Stained sands of my Mesopotamia.

Infidel, take it. Take my spirit and my body,

You scorched damned!

Ride it to the gates of my dead children

Where this pain can be laid to rest, and

In exchange, all I ask is:

Give me my babies back.

Jew, you’ve taken my heart and

Branded it with History’s pain; the agonies of this soil.

Not content with your belly full, you want more.

Alas, all is given, and my children. I have no more to offer

But my pride. I beg of you:

At least leave me my pride.

Yes, I took to the breach; as did my brave boys.

Mother, forgive me. I shan’t call for you.
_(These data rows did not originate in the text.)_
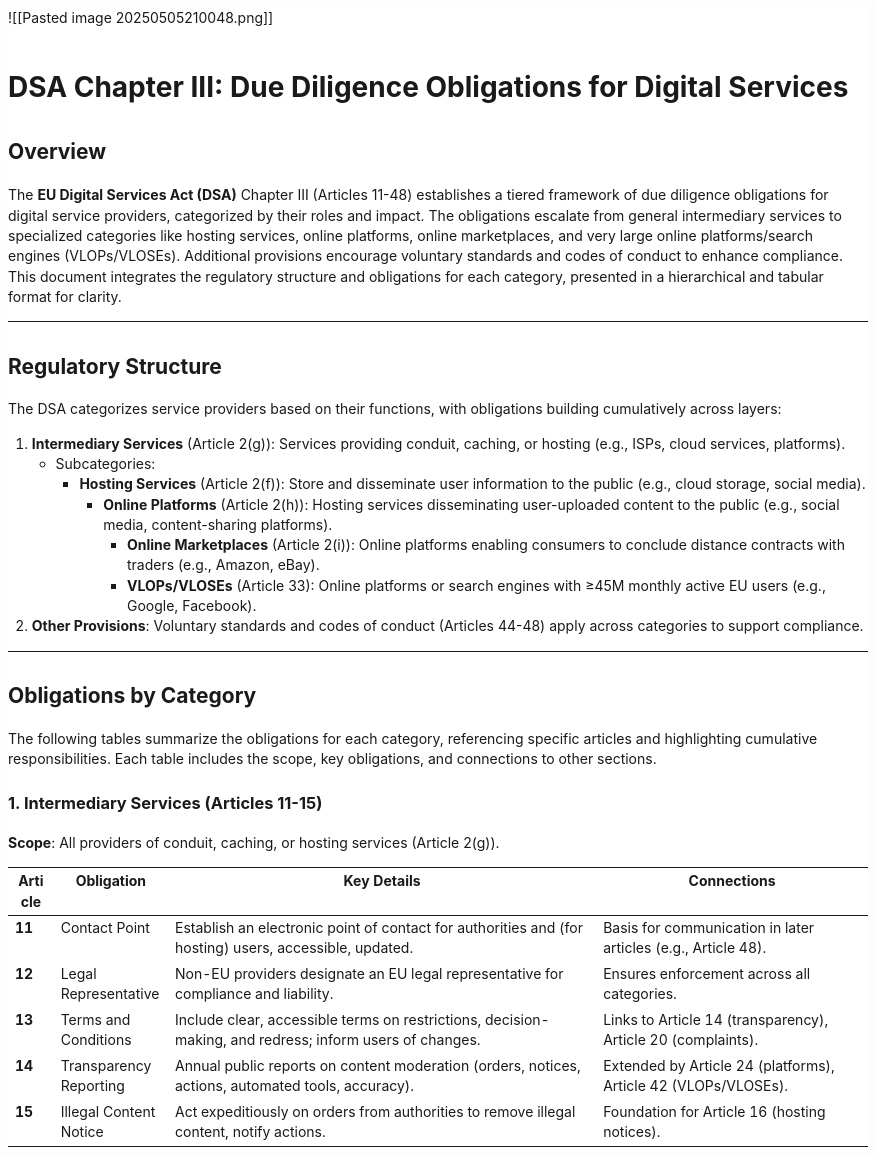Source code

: 
![[Pasted image 20250505210048.png]]


# DSA Chapter III: Due Diligence Obligations for Digital Services

## Overview
The **EU Digital Services Act (DSA)** Chapter III (Articles 11-48) establishes a tiered framework of due diligence obligations for digital service providers, categorized by their roles and impact. The obligations escalate from general intermediary services to specialized categories like hosting services, online platforms, online marketplaces, and very large online platforms/search engines (VLOPs/VLOSEs). Additional provisions encourage voluntary standards and codes of conduct to enhance compliance. This document integrates the regulatory structure and obligations for each category, presented in a hierarchical and tabular format for clarity.

---

## Regulatory Structure
The DSA categorizes service providers based on their functions, with obligations building cumulatively across layers:

1. **Intermediary Services** (Article 2(g)): Services providing conduit, caching, or hosting (e.g., ISPs, cloud services, platforms).
   - Subcategories:
     - **Hosting Services** (Article 2(f)): Store and disseminate user information to the public (e.g., cloud storage, social media).
       - **Online Platforms** (Article 2(h)): Hosting services disseminating user-uploaded content to the public (e.g., social media, content-sharing platforms).
         - **Online Marketplaces** (Article 2(i)): Online platforms enabling consumers to conclude distance contracts with traders (e.g., Amazon, eBay).
         - **VLOPs/VLOSEs** (Article 33): Online platforms or search engines with ≥45M monthly active EU users (e.g., Google, Facebook).
1. **Other Provisions**: Voluntary standards and codes of conduct (Articles 44-48) apply across categories to support compliance.

---

## Obligations by Category

The following tables summarize the obligations for each category, referencing specific articles and highlighting cumulative responsibilities. Each table includes the scope, key obligations, and connections to other sections.

### 1. Intermediary Services (Articles 11-15)
**Scope**: All providers of conduit, caching, or hosting services (Article 2(g)).

| **Article** | **Obligation** | **Key Details** | **Connections** |
|-------------|----------------|-------------------------------------------------------------------------------------------------|------------------|
| **11** | Contact Point | Establish an electronic point of contact for authorities and (for hosting) users, accessible, updated. | Basis for communication in later articles (e.g., Article 48). |
| **12** | Legal Representative | Non-EU providers designate an EU legal representative for compliance and liability. | Ensures enforcement across all categories. |
| **13** | Terms and Conditions | Include clear, accessible terms on restrictions, decision-making, and redress; inform users of changes. | Links to Article 14 (transparency), Article 20 (complaints). |
| **14** | Transparency Reporting | Annual public reports on content moderation (orders, notices, actions, automated tools, accuracy). | Extended by Article 24 (platforms), Article 42 (VLOPs/VLOSEs). |
| **15** | Illegal Content Notice | Act expeditiously on orders from authorities to remove illegal content, notify actions. | Foundation for Article 16 (hosting notices). |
Death won’t hear your name.

When I sleep, and in the dream that will surely follow -

Over the Euphrates West is where you’ll wait;

With my Sons, your Grandsons, in arms.

Together we’ll love and be loved by our own.
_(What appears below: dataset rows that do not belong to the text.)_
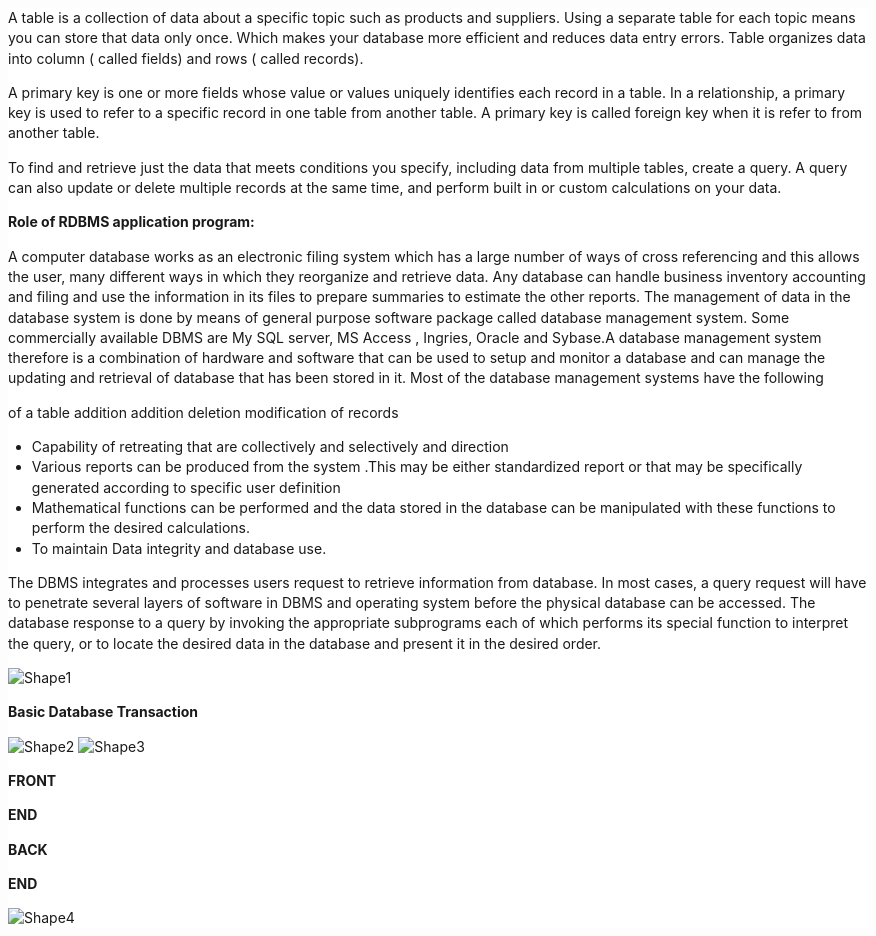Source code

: A table is a collection of data about a specific topic such as products and suppliers. Using a separate table for each topic means you can store that data only once. Which makes your database more efficient and reduces data entry errors. Table organizes data into column ( called fields) and rows ( called records).

A primary key is one or more fields whose value or values uniquely identifies each record in a table. In a relationship, a primary key is used to refer to a specific record in one table from another table. A primary key is called foreign key when it is refer to from another table.

To find and retrieve just the data that meets conditions you specify, including data from multiple tables, create a query. A query can also update or delete multiple records at the same time, and perform built in or custom calculations on your data.

**Role of RDBMS application program:**

A computer database works as an electronic filing system which has a large number of ways of cross referencing and this allows the user, many different ways in which they reorganize and retrieve data. Any database can handle business inventory accounting and filing and use the information in its files to prepare summaries to estimate the other reports. The management of data in the database system is done by means of general purpose software package called database management system. Some commercially available DBMS are My SQL server, MS Access , Ingries, Oracle and Sybase.A database management system therefore is a combination of hardware and software that can be used to setup and monitor a database and can manage the updating and retrieval of database that has been stored in it. Most of the database management systems have the following

 of a table addition addition deletion modification of records

- Capability of retreating that are collectively and selectively  and direction
- Various reports can be produced from the system .This may be either standardized report or that may be specifically generated according to specific user definition
- Mathematical functions can be performed and the data stored in the database can be manipulated with these functions to perform the desired calculations.
- To maintain Data integrity and database use.

The DBMS integrates and processes users request to retrieve information from database. In most cases, a query request will have to penetrate several layers of software in DBMS and operating system before the physical database can be accessed. The database response to a query by invoking the appropriate subprograms each of which performs its special function to interpret the query, or to locate the desired data in the database and present it in the desired order.

![Shape1](RackMultipart20230627-1-k9rnkx_html_35e7e6efe79c6172.gif)

**Basic Database Transaction**

![Shape2](RackMultipart20230627-1-k9rnkx_html_221204490000ab42.gif) ![Shape3](RackMultipart20230627-1-k9rnkx_html_9204388ee386e3f6.gif)

**FRONT**

**END**

**BACK**

**END**

![Shape4](RackMultipart20230627-1-k9rnkx_html_9f94c545a6305b51.gif)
From our peace we will look back together

At this place: At the foreigners that bastardise our ancient history;

At the two scarlet rivers that’ve for too long

Drawn the strength from our beating hearts.

Mother, my Mother:

We’ll drink the blood of the vile horde.

Was Haben, Werden Wir

What have we become!

Talons down in blood, steel, and mud;

All for what? The General’s test?

The fight for our deserved lebensraum?

 

I don’t want it. That bloody room!

My broken land. Red bricks ground,

Each baked stone an epitaph to the unsung fallen

Corpse rotting in the street. Bloated. Broken

 

By the dumb angels that Harris and Churchill gifted

Us, the master race. Yet we the Sons of Wodan march

To our divinity over the crying poppy fields, while the compass

Reels in the wake of our Third Reich blitzen.

 

Stop! This struggle is not in Woden’s name, or the mother

That birthed us. It’s not worth the pure Arian-threads of silver

That fill our satin-scarlet cells. This insanity is beyond the petal

Of the innocent bloody poppy where we lay our dead hope.

 

And yet we crawl on. If you could only value our need

You would forgive us; you would lay down your arms and

Let us feel the pride of our silver-threaded thymos,

As we climb over our dead to our dream!